Op-Ed: Binding Arbitration Bill Bans Collective Bargaining
April 6, 2011
Governor Kasich has miraculously transformed a union concession into an illegitimate luxury. Kasich and the Republican Party have convinced a majority of the Ohio government that binding arbitration is an unaffordable extravagance, rather than an already weakened remnant of collective bargaining rights.
During WWII, labor organizations voluntarily surrendered the right to strike. Because striking would shut down essential war-time production, workers accepted the compromise of binding arbitration in place of the right to strike during the war years. Employers and workers both understood that binding arbitration was a compromise between workers’ rights and national needs.
Binding arbitration is a far less effective alternative to a union strike. Under binding arbitration, unions and management agree to submit grievances that they cannot resolve to an independent arbitrator. Today, even this compromise, which weakened the fundamental right to strike for better wages and working conditions, is becoming a relic of the past.
Striking — flexing workers’ fundamental power to stop working — has also become a rarity in recent decades. Workers once could and would strike if management violated a union contract or in order to negotiate a better contract. Today, most public sector union contracts have a no-strike clause; strikes can only occur once a contract has expired. As an alternative, binding arbitration is written into most public sector union contracts. While still providing a mechanism to obtain a hearing for grievances, binding arbitration has given unions a far less effective method of challenging unfair management.
On March 31, Governor Kasich signed Senate Bill 5 into law, effectively banning the use of independent arbitrators. Under binding arbitration rules, union reps and management submit unresolved grievances to an independent arbitrator, and the arbitrator’s ruling is binding for both parties. Today, even the right to present union grievances to an independent arbitrator has been jettisoned. Under the new bill, when public sector unions and management cannot reach a settlement, grievances must be submitted to a “legislative body.” Instead of having an independent arbitrator, the “legislative body” issues the final decision. However, an elected or appointed board is by definition not an “independent” body, and yet in many cases, this legislative body is the counterpart of the union that is bringing the grievance. For a public institution of higher education, the “legislative body” is the university’s board of trustees. For a hospital, the “legislative body” is the hospital’s board of trustees. And for any state “agency, authority, commission or board of the state,” this “legislative body” is the controlling board.

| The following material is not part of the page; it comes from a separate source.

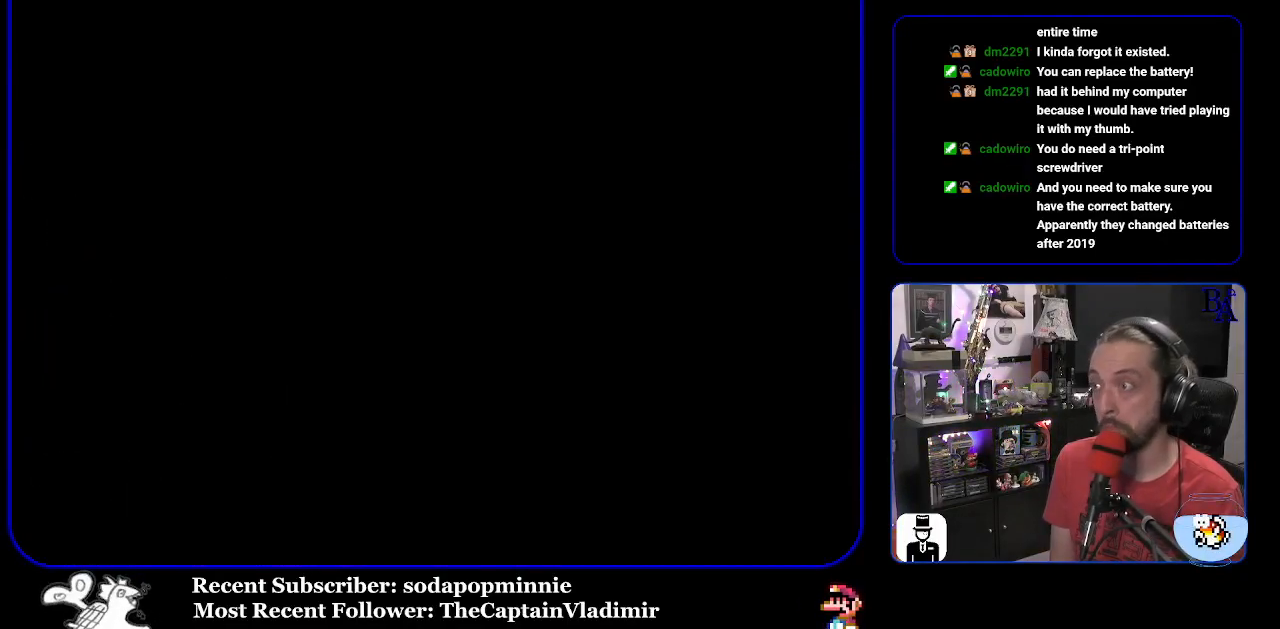
{"buttons": ["Y"], "events": []}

The Ohio Republican party believes that local legislative bodies, like school boards, should decide whether or not a grievance is legitimate. Under this new system, if you are an underpaid teacher in a high school, the school board — your counterpart when you file a grievance — will decide the grievance’s merits. If you are a female police officer receiving less pay than your male counterparts, your superiors at the police station will not only argue against your position, but also issue the final decision. In essence, management can now deny a union grievance and decide the final verdict simultaneously.
In defense of S.B. 5, Governor Kasich argues that the taxpayer should hold budgetary power. In an e-mail to his supporters, Kasich wrote that this act “strips power from the union leaders and returns it to the taxpayers and workers.” Ohio, he explained, faces too deep a financial crisis to allow government employees to have bargaining rights over salaries and working conditions. Yet in such a scheme, the stakes are stacked against workers: When facing severe budget cuts from the state government, a local board or agency will rarely grant their workers an increase in pay. In essence, the government has switched the burden of the budget crisis onto local school boards and county agencies, rather than actively working to decrease the deficit.
Instead of mending Ohio’s budget, Governor Kasich is using the economic depression as “objective” evidence for his crusade against unions. Furthermore, there are far better alternatives to what Kasich has wrought: The government could, for example, increase the state budget through higher taxes on wealthy individuals and corporations, allowing for higher public sector wages. Rather than raise money through taxes statewide, S.B. 5’s removal of independent arbitration will force cash-strapped local boards and agencies to decide grievances on the basis not of their merits but of “which verdict costs less.”
In the early 20th century, unions fought for the right to strike against unfair management practices: They could refuse to work until they were granted livable wages, safer working conditions or reasonable hours. Governor Kasich’s government has destroyed independent arbitration, and with it, the worker’s ability to collectively demand just working conditions and wages.
While Kasich may have saved the state government a paltry sum in the short run, Ohio will quickly feel the detrimental effects of this new bill as public sector workers leave the state for fairer working conditions elsewhere.